(Цель упражнения): Перепишите часть отрывка, начав со слов «Даже Дмитрий Киселев» и закончив словами «деле все обстоит.». Замените в ней «шампанское» на «вино».

(Отрывок страницы):
=-=-=-=-=

Даже Дмитрий Киселев оскорбился.

А. Архангельский

Он даже написал колонку об этом, о том, что негоже. Это клип, конечно же, Филиппа Киркорова и Николая Баскова. Не знаю. Я вчера заставил себя посмотреть, ну, потому что это все становится уже общественно важным. Вы знаете, что меня поразило? Ведь на самом деле это клип о том, как устроена Россия, о том, что есть какая-то внешняя обложка, где все красиво, гламурно, где шампанское льется рекой. А на самом деле человеческие отношения между людьми находятся на столь же низком уровне, который от нас хотят скрыть величием и высокой риторикой. Вот это же именно о том, как на самом деле все обстоит.

На самом деле они ведь смеются над этим — над тем, как устроено общество, вот как на самом деле на что мы готовы идти из-за обид. Кстати говоря, обида в этом маленьком произведении шестиминутном, она тоже ключевую роль играет в сюжете. Так что я думаю, что это, конечно, в общем-то, в каком-то смысле получилась пародия, трагипародия, если можно так сказать, на то, как устроено в России. Главная его цель — насмешки, лицемерие, вранье друг другу и показуха.

К. Ларина

Аня, а почему тогда все проблемы этического характера, вот все эти примеры, которые мы сегодня приводим, они все у нас рассматриваются исключительно в пространстве уголовном? Как это произошло? И правильно ли это?

А. Ставицкая

Ну, во-первых, это, конечно, безусловно, неправильно. А почему в уголовном — ну, это совершенно понятно. Потому что в какой-то момент представители нашей власти поняли, что общество живет само по себе и совершенно ему неподконтрольно, потому что огромное количество информации, которую невозможно взять под контроль государству. Я имею в виду интернет, не знаю, те же театры, выставки и так далее. И здесь было сделано все, как было у нас в советское время, чтобы люди просто боялись. А как нужно сделать, чтобы люди боялись и, соответственно, сами занимались самоцензурой и не смели выражать какое-то мнение, которое сейчас не является трендом власти? Только посеять страх. Страх возможно посеять исключительно с помощью наказания. Наказание — это, соответственно, уголовная ответственность. Поэтому здесь все просто.

=-=-=-=-=

(Исходные строки):
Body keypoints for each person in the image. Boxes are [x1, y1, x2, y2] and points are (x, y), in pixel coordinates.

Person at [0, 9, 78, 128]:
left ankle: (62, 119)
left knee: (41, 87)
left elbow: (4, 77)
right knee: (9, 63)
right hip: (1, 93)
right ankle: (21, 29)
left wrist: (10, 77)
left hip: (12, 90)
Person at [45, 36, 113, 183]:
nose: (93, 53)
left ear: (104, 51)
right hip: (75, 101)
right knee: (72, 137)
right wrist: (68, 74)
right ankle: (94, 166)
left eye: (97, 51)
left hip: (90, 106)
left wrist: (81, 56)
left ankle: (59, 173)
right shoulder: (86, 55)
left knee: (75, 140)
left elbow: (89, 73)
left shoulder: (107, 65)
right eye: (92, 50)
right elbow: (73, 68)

=-=-=-=-=

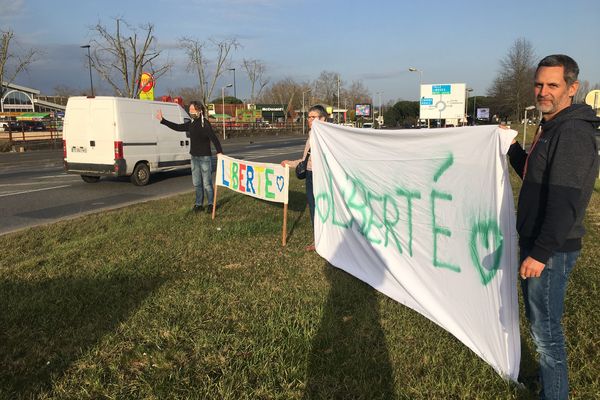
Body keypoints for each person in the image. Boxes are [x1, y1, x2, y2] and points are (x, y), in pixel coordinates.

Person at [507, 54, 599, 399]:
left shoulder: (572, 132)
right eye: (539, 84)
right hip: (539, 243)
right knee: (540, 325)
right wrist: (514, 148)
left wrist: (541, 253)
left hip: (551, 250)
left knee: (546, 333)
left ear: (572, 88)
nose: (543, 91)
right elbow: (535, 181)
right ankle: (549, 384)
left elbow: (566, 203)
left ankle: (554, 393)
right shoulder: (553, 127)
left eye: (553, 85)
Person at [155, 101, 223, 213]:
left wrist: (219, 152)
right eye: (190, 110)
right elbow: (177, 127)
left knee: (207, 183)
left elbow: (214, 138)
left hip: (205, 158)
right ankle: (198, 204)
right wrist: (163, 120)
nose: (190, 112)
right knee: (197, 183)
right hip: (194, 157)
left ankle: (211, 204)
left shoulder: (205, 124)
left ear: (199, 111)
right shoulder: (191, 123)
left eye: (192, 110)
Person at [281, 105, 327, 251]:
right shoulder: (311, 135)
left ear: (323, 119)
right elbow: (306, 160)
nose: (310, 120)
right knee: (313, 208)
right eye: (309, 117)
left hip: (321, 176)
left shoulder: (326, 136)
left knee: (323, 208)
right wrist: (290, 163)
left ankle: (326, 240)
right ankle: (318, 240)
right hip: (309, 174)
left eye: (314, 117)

=-=-=-=-=

(Решение задачи):
Даже Дмитрий Киселев оскорбился.

А. Архангельский

Он даже написал колонку об этом, о том, что негоже. Это клип, конечно же, Филиппа Киркорова и Николая Баскова. Не знаю. Я вчера заставил себя посмотреть, ну, потому что это все становится уже общественно важным. Вы знаете, что меня поразило? Ведь на самом деле это клип о том, как устроена Россия, о том, что есть какая-то внешняя обложка, где все красиво, гламурно, где вино льется рекой. А на самом деле человеческие отношения между людьми находятся на столь же низком уровне, который от нас хотят скрыть величием и высокой риторикой. Вот это же именно о том, как на самом деле все обстоит.